Michael Tangonan has only been out of school for a few years, but he’s already amassed an impressive resume as a graphic designer: projects for Nike, full-time gigs at agencies in Dallas and Austin, and logo work for a professional athlete. And while he’s rightfully proud of the designs in his portfolio, he’s ready for more.
“I just moved to Austin, Texas, because there’s so much happening with UI/UX [User Interface and User Experience] design work here, especially with companies like Facebook and Snapchat,” says Michael. “This is what I want to start doing.”
As consumers continue to access media on a number of different devices, designers must adapt their work to more compact spaces and screens, hence making the “user experience” successful. As a UI/UX designer, designers must consider every visual element on a mobile device, and how each icon, button, and image will work together.

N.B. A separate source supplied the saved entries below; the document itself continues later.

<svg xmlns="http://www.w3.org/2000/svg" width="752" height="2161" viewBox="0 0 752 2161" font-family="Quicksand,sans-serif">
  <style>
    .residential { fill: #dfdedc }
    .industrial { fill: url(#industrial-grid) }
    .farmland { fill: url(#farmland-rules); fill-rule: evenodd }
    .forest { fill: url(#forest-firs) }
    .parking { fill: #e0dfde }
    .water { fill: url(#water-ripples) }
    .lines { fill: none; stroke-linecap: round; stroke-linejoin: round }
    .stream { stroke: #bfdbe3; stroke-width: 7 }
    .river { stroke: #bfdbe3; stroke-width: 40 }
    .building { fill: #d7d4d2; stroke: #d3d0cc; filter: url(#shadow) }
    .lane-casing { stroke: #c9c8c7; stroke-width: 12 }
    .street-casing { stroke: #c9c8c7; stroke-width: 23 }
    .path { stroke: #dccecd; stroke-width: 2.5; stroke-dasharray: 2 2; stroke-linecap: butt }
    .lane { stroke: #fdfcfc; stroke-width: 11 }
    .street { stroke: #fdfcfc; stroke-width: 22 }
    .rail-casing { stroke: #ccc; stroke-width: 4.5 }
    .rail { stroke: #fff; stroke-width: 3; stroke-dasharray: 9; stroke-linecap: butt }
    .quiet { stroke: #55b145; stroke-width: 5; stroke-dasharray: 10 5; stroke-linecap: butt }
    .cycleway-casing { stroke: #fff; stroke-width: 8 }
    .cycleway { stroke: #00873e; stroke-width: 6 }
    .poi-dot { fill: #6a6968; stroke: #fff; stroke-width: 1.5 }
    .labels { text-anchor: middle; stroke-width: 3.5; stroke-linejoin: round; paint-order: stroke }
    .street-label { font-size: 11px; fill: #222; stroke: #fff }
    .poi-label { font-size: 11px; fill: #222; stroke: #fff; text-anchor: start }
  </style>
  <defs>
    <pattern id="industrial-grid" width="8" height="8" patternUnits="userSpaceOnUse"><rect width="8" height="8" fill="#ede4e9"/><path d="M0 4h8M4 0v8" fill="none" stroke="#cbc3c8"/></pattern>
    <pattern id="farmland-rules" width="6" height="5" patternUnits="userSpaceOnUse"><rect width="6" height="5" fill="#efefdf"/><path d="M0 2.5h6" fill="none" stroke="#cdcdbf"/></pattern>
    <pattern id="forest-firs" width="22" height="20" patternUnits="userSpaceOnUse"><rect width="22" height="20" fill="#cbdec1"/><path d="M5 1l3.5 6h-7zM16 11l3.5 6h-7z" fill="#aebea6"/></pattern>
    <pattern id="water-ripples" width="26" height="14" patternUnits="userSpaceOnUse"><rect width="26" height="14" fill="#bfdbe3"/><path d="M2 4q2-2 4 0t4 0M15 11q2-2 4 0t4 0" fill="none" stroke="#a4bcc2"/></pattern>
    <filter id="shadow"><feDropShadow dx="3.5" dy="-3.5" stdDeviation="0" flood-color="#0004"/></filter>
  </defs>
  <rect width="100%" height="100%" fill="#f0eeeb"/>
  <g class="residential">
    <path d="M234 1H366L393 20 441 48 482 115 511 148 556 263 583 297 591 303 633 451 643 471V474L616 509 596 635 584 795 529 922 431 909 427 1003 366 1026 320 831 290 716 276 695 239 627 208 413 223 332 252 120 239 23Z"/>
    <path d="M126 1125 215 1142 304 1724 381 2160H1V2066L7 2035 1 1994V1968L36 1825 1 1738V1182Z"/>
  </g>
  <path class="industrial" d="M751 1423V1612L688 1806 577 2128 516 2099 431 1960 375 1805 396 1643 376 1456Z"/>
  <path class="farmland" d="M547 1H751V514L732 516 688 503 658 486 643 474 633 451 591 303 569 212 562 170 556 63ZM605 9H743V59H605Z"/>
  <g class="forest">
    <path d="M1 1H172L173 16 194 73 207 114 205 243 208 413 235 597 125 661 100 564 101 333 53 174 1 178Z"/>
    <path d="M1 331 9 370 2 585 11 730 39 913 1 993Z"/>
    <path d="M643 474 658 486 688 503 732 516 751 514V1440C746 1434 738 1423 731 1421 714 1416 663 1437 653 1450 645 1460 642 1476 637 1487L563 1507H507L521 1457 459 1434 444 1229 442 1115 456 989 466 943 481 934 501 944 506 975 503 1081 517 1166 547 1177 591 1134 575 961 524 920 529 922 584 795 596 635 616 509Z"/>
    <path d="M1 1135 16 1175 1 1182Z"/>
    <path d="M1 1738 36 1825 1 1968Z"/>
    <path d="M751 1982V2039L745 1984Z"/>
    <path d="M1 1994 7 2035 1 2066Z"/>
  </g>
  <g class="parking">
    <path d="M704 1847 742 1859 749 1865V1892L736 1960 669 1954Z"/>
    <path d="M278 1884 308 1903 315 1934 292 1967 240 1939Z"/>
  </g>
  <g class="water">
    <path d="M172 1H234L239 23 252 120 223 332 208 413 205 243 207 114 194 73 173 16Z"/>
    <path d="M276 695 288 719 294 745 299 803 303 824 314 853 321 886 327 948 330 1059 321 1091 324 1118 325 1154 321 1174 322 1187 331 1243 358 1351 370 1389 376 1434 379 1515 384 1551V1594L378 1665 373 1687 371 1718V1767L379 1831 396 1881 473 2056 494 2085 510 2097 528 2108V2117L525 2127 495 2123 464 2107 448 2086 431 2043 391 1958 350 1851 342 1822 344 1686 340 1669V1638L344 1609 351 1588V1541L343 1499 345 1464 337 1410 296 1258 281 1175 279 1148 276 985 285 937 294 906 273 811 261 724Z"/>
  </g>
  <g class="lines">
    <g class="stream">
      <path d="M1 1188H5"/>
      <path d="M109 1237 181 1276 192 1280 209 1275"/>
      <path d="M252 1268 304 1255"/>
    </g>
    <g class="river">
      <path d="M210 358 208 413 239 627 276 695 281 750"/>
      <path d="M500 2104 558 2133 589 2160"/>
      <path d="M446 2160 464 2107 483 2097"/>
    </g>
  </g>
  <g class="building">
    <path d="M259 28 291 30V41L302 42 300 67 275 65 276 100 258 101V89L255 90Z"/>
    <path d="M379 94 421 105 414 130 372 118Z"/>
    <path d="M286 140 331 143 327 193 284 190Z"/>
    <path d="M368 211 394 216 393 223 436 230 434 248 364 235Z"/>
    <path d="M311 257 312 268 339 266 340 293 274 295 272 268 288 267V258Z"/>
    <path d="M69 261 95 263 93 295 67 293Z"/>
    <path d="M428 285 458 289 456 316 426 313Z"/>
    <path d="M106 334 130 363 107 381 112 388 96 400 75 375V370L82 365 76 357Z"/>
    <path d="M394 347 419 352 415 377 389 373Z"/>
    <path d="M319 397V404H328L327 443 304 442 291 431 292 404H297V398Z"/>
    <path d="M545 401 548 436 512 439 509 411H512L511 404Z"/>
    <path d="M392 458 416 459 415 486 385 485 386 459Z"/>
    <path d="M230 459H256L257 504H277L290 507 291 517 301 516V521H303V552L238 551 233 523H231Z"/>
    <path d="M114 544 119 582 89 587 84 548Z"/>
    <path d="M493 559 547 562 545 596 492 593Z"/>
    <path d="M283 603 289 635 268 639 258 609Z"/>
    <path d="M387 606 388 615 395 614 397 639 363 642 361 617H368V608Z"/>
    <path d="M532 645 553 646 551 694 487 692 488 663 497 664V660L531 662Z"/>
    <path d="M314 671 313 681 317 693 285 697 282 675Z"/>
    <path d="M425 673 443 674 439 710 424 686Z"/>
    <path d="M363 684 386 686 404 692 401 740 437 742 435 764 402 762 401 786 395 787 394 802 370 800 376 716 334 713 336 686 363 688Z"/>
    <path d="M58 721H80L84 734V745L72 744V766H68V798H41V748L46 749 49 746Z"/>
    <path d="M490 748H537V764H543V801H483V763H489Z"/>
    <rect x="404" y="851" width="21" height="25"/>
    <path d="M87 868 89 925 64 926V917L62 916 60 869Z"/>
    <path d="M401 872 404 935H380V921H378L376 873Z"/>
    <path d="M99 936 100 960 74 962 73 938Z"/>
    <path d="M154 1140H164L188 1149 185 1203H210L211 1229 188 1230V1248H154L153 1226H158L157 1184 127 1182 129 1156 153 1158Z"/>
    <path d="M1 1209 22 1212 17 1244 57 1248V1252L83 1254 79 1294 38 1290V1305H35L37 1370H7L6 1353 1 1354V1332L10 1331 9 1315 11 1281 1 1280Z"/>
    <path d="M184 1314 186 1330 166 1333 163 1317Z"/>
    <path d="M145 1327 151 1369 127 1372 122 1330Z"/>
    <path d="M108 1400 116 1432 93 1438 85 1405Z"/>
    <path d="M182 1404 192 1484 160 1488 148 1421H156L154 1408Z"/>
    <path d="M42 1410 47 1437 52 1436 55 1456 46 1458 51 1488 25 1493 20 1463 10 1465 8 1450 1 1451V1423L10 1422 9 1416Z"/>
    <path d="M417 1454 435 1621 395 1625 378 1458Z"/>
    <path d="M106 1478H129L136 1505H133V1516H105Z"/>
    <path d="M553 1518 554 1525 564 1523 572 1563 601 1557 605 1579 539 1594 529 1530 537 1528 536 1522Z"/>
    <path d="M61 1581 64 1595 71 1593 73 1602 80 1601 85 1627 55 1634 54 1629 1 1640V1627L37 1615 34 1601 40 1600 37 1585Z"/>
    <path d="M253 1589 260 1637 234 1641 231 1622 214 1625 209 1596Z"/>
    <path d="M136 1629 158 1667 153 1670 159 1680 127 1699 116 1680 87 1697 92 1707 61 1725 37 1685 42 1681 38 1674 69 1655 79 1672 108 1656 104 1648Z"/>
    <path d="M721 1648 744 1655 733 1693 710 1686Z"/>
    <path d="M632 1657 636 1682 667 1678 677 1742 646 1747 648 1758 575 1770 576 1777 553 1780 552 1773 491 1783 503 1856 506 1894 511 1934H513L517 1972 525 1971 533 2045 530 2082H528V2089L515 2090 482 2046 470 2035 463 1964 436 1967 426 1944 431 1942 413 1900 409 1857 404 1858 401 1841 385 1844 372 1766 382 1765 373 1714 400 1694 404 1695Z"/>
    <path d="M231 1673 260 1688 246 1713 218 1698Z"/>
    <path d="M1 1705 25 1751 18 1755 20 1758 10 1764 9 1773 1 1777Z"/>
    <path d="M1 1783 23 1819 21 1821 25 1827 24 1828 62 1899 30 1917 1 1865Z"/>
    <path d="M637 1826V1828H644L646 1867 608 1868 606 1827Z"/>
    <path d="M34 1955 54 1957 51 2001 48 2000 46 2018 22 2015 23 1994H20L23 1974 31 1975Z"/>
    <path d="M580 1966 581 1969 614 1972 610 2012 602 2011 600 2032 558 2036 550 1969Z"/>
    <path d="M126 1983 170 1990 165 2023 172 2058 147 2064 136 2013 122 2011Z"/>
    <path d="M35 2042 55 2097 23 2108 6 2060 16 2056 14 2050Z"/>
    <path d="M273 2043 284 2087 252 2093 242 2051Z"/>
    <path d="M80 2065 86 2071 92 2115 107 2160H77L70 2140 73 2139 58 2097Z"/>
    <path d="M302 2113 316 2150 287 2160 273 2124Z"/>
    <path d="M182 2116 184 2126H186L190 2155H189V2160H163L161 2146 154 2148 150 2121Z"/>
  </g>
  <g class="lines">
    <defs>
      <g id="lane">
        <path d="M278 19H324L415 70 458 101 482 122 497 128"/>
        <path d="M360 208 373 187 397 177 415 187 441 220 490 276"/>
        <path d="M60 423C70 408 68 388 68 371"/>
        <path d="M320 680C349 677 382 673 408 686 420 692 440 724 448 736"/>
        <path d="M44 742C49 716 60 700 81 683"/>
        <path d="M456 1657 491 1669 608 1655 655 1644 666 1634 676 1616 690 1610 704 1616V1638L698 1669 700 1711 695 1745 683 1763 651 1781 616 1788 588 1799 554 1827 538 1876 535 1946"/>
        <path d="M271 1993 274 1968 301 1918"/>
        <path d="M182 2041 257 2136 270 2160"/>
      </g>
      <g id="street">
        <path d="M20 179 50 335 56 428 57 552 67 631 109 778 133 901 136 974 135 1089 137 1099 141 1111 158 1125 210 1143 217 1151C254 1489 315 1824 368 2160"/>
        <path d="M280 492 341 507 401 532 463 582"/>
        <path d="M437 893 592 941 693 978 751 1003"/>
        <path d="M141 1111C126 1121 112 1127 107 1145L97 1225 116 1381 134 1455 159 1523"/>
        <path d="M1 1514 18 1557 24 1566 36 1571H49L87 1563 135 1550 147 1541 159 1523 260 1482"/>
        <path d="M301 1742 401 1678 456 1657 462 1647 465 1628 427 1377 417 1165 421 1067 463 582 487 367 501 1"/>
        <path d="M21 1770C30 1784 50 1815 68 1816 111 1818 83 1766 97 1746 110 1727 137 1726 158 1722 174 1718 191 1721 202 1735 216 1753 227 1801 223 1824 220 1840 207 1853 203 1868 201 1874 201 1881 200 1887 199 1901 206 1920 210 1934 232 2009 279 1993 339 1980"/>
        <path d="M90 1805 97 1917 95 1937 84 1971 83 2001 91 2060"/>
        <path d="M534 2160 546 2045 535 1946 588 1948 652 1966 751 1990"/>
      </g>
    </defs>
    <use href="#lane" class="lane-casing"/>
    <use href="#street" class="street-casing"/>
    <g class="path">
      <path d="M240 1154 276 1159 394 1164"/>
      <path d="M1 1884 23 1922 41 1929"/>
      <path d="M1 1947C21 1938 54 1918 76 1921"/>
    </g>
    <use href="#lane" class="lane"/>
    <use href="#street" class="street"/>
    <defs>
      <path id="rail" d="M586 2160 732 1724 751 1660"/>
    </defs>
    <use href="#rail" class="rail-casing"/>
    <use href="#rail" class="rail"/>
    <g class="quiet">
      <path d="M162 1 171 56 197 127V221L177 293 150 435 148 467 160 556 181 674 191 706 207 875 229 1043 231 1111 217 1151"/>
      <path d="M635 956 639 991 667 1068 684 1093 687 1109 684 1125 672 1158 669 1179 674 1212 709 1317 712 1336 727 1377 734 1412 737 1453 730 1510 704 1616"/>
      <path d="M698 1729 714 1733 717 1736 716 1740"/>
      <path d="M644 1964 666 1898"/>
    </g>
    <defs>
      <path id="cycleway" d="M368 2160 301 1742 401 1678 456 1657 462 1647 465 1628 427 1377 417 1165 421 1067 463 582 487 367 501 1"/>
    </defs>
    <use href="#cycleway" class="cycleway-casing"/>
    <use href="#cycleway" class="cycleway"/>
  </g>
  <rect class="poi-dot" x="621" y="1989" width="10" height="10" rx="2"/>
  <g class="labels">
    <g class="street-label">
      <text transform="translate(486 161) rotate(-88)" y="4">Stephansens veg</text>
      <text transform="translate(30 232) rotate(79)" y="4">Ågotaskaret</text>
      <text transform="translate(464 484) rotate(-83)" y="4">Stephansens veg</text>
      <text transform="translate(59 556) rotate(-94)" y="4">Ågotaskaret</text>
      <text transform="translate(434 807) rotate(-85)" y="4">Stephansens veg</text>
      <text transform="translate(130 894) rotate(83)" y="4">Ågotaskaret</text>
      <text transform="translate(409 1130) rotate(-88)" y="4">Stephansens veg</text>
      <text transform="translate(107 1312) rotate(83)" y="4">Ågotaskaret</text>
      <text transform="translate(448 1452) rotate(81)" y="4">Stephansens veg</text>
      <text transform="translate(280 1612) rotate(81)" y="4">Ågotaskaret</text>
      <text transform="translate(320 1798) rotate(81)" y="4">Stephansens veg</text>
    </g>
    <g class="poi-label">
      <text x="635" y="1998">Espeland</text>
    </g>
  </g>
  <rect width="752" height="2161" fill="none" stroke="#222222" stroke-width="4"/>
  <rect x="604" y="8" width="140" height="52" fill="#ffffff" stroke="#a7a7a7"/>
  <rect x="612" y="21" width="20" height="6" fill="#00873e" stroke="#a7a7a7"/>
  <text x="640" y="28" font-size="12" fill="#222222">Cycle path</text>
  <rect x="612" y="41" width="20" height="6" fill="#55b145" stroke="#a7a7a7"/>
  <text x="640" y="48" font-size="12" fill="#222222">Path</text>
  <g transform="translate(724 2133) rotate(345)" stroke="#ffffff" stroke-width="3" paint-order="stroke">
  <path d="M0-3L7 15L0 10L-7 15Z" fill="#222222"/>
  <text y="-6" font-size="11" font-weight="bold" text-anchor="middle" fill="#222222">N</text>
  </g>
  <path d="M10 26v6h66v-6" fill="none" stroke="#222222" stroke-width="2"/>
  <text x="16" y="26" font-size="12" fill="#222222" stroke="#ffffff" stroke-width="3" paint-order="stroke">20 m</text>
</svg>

UX design goes beyond simply beautiful work, and challenges a designer to think about how that beautiful work will adapt in different spaces.
“At first I was really scared, but it’s fun for me now,” he says. “Every designer should understand this; it’s the direction the industry is headed in.”

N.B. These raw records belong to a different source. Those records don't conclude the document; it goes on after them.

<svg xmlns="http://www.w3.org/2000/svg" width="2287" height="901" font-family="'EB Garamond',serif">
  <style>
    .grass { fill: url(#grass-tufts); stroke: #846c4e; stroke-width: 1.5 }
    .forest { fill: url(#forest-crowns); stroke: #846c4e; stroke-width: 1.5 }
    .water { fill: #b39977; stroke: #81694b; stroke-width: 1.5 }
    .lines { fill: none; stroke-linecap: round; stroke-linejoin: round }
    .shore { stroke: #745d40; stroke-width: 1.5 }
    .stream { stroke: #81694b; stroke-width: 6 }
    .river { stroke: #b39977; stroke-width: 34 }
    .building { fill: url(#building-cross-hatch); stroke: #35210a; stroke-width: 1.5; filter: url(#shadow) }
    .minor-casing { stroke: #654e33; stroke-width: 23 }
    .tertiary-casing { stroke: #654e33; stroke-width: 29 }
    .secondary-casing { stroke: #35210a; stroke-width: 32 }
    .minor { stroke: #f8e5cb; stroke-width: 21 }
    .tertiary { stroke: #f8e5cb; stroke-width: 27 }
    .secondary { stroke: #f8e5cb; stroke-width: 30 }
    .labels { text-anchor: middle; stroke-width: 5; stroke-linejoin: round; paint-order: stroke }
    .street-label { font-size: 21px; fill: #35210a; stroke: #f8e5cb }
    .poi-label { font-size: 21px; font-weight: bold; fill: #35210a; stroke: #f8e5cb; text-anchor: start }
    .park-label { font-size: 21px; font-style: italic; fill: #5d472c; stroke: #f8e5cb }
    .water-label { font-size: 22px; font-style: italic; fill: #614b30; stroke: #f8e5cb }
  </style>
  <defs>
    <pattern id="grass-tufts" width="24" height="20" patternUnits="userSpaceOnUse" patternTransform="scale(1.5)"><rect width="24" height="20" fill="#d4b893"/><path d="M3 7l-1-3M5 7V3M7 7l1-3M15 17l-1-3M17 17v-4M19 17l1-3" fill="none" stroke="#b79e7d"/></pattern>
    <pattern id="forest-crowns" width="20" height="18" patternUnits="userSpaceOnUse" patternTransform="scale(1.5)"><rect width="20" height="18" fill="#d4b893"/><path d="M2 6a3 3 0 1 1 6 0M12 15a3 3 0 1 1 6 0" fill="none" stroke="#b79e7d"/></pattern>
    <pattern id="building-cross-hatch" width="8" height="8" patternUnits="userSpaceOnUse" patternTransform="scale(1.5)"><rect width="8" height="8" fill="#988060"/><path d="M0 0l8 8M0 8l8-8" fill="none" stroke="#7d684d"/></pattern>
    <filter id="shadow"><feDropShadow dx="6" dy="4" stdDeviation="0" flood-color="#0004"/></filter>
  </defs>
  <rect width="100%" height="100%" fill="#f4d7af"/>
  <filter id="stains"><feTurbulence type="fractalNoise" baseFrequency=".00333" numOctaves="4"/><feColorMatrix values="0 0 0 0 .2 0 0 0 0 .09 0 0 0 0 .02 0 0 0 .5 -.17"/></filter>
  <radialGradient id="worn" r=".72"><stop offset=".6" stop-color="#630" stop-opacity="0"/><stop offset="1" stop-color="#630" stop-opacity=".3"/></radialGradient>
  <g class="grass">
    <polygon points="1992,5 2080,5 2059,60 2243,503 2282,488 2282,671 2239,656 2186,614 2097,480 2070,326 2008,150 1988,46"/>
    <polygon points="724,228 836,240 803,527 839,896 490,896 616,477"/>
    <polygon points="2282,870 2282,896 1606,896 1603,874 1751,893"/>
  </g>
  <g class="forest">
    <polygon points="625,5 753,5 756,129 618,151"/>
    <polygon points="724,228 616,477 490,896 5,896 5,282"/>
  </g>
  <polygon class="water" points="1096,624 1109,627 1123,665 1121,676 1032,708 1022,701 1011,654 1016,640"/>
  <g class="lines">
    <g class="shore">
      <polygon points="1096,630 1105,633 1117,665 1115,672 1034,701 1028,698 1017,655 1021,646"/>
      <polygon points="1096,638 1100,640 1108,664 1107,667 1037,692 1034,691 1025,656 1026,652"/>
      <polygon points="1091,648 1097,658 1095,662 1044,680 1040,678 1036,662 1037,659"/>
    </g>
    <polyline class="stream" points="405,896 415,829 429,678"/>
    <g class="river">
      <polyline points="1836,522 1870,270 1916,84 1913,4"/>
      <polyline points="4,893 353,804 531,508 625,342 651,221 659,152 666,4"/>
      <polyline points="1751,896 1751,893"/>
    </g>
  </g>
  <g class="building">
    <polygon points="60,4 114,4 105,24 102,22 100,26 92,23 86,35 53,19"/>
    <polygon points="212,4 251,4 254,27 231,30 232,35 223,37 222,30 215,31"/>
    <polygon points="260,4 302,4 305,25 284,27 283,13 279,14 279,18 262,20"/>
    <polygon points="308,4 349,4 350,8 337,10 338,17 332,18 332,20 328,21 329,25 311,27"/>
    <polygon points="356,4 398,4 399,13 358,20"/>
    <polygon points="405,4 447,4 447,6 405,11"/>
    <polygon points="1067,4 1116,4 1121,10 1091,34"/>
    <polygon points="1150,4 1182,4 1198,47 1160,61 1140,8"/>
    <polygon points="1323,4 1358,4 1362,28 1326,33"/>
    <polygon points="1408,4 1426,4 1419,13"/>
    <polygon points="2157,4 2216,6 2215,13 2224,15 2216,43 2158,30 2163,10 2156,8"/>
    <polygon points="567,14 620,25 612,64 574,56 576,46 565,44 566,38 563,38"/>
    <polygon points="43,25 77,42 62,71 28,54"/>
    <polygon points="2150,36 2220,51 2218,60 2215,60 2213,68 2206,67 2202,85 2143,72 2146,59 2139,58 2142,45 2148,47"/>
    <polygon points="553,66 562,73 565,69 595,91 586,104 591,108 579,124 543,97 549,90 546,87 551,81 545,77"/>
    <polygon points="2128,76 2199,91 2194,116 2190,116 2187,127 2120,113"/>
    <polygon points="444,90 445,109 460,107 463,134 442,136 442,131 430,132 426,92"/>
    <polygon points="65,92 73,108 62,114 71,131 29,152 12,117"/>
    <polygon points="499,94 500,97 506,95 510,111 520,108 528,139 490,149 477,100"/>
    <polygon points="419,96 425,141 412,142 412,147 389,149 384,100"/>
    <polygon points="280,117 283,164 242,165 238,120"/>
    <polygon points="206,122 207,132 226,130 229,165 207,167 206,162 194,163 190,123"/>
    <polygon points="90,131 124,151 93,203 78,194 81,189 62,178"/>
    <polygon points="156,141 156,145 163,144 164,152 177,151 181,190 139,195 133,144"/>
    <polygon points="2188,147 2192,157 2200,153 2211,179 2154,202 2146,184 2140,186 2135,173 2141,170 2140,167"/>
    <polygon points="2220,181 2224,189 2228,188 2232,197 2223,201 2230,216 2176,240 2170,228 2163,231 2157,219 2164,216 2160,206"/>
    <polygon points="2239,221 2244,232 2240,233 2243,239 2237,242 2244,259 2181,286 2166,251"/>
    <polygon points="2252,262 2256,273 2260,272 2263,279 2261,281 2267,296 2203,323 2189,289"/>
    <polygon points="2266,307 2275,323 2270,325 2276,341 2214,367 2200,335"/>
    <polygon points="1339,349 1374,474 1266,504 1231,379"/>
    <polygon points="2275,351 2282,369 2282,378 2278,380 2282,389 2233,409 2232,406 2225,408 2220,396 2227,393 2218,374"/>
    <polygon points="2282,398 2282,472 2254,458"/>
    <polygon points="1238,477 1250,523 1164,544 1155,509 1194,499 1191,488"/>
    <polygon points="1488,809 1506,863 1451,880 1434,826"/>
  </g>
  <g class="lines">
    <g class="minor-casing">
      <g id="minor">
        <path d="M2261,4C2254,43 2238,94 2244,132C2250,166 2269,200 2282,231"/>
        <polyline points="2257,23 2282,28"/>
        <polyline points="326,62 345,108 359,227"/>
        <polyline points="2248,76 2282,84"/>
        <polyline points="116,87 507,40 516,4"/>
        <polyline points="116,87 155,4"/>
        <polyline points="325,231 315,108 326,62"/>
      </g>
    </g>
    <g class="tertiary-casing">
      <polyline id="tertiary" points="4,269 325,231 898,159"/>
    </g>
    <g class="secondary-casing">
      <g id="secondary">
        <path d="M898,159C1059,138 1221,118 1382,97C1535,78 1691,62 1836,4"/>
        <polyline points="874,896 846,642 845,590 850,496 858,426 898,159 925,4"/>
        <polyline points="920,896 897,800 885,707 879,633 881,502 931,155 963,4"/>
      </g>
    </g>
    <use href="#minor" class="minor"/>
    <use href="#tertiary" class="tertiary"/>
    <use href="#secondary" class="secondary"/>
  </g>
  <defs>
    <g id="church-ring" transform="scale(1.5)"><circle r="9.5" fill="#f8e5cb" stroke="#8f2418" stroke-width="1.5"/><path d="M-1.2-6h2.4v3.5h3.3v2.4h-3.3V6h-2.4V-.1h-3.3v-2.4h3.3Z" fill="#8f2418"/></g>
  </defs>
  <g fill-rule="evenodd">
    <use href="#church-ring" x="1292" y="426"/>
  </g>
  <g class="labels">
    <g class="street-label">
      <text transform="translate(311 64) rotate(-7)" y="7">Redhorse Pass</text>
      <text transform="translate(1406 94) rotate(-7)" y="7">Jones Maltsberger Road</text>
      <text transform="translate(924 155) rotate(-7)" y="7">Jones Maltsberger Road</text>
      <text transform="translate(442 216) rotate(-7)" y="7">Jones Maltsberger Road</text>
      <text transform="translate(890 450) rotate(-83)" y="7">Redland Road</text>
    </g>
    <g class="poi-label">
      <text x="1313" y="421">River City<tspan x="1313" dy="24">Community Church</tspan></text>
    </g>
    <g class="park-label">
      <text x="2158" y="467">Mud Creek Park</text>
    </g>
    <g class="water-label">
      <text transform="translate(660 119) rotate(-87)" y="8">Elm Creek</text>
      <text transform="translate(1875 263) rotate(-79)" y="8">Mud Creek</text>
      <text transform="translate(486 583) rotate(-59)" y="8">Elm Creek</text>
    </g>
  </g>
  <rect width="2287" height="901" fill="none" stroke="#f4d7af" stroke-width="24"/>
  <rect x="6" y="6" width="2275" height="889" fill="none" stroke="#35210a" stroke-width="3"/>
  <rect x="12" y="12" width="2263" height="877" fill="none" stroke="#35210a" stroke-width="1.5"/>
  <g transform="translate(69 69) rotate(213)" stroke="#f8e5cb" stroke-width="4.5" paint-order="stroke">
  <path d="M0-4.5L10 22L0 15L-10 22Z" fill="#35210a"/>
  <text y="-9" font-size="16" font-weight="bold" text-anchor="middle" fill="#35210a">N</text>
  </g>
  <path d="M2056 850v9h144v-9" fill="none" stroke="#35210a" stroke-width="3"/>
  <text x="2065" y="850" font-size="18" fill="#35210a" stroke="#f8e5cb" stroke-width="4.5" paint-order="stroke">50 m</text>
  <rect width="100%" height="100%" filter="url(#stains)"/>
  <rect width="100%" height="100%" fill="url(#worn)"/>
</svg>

Michael, who grew up in the Philippines, became interested in design after moving to Texas in high school. After expressing an interest in photography, his guidance counselor suggested a design class, where Michael was amazed by the way he could manipulate images in Photoshop. He got an associate’s degree in Multimedia Publishing before deciding to enroll in Full Sail’s Digital Arts & Design program.
“I knew if I was going to go to Full Sail, I was just going to focus,” says Michael. “It’s super accelerated. You can’t miss any time. And during the program, we [Michael and his classmates] competed with each other. We challenged each other because we wanted everyone to be good.”
That focus paid off. Beyond his 40-plus hours a week of class and schoolwork, Michael started playing around with logo design. In 2011, over Spring Break, he whipped up a logo for NBA player Jeremy Lin, who at the time was making waves with the New York Knicks. Michael shared the logo online, and it took only a few days before it made its way to Lin’s camp.
“His marketing manager saw the logo and asked to purchase it for his Nike branding,” Michael remembers. “Jeremy himself tweeted out the logo, and that really helped me get my name on the map. So many people love sports, so if you can get one of your favorite athletes to share your work, it can really open so many doors.”
After graduation in 2012, Michael was hired at a small print company in Florida, where he earned valuable experience before moving to Dallas to take a job at an agency that worked with Southwest Airlines. This year, he relocated to Austin to work with an agency that lists Nike as one of its biggest clients. Michael freelances for them now, in addition to working for vacation rental website HomeAway, where he’s helping with a major brand redesign, continuing to sharpen his UI/UX design skills, and venturing outside of his comfort zone of sports-inspired design.
“I love that every sports design is strong and powerful, but is still unique,” says Michael. “But I focused on sports for two or three years, and now I’m working on more family-oriented content and really challenging myself.”
And while he still considers his dream job to be as a designer at the Nike headquarters in Portland, Oregon, Michael is making sure that until then, he’ll be far from a one-dimensional designer.
“I don’t want to be pigeonholed as a sports designer,” says Michael. “I want to show everyone that hey, I can do other great work too.”